Pietro Laureano (University of Pennsylvania)
Eco Mimicry: Design with Traditional Knowledge
Pietro Laureano, an architect and urban planner, teaches at the University of Pennsylvania. He is a UNESCO consultant for arid regions, water management, Islamic civilization and endangered ecosystems. He has rebuilt the water systems of Petra, in Jordan, contributing to the UNESCO plan for ‘Greater Petra’, and restored canals and drainage systems in Lalibela, Ethiopia, as team leader of the UNESCO and World Monument Fund (WMF) projects. He has led the recovery of the troglodyte city of the Sassi of Matera in southern Italy and is founder and coordinator of Ipogea, Centre for Studies on Traditional Knowledge. He is part of the working group responsible for drafting the new UNESCO Landscape Convention. As Italian representative on the Technical-Scientific Committee of the United Nations Convention to Combat Desertification (UNCCD), and as Chairman of the Panel for Traditional Knowledge, he has promoted the creation of a World Bank of Traditional Knowledge and its Innovative Use (www.tkwb.org). This initiative is being pursued with UNESCO through the creation of the International Traditional Knowledge Institute (ITKI), based in Florence. He is author of Sahara, the Unknown Garden (1988) and Gardens of Stone, the Sassi of Matera and Mediterranean Civilization (1993).
Monday, October 14 at 6:00 p.m.
Alessandro Vettori (Rutgers University)
The Lustful Poets in Dante’s Commedia
Alessandro Vettori is Chair of the Department of Italian at Rutgers, The State University of New Jersey, where he teaches Italian and Comparative Literature. His main research interests are: Autobiography, the re-writing of scripture in the western tradition, the interconnectedness of literature and religion, and the development of the concept of love in European literature. He has published a book on Franciscan poets of the thirteenth century entitled Poets of Divine Love (Fordham University Press, 2004), a monograph on Giuseppe Berto, La passione della scrittura (Marsilio Editore, 2013), has edited three collections of essays, and has written articles on Dante, Boccaccio, Francis of Assisi, Iacopone da Todi, Diego Fabbri, and Luigi Pirandello. He is currently finishing a book manuscript on the rhetoric of prayer in the Divine Comedy.
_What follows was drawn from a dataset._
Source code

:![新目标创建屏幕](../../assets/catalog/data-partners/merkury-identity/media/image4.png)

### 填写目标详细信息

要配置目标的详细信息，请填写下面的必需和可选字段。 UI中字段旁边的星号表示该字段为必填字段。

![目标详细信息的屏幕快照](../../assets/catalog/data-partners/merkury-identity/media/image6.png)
Monday, November 11 at 6:00 p.m.
Maurizio Viroli (Princeton University)
Machiavelli and Republican Political Thought
Maurizio Viroli is Professor of Political Theory within the Department of Politics and associated faculty within the Department of History at Princeton University. He is Director of the Institute for Mediterranean Studies at the Università della Svizzera Italiana in Lugano, Switzerland, where he is full professor of Political Communication. He also serves as Senior Research Fellow at the Collegio Carlo Alberto of Moncalieri, and has founded and is now the Director of a Master’s program in Civic Education established at Asti by Ethica Association of Asti with the support of Professor Robert P. George and the James Madison Program of Princeton University. Finally, he is the scientific coordinator of the Academies of Civic Education of the Compagnia San Paolo Foundation, and since 2005 he participates in the projects of Civic Education organized by the Department of Education of the Marche region, Italy.
His main fields of research are political theory and the history of political thought, classical republicanism and neo-republicanism, with a special expertise on Niccolò Machiavelli and Jean Jacques Rousseau, republican iconography, the relationship between religion and politics, patriotism, constitutionalism, classical rhetoric, political communication, citizenship, and civic education.
He holds a Laurea degree in Philosophy from the University of Bologna and a PhD in Political and Social Sciences from the European University Institute of Firenze. His dissertation, on Rousseau’s political thought, was published with the title Jean Jacques Rousseau and the Well-Ordered Society, Cambridge University Press, 1988.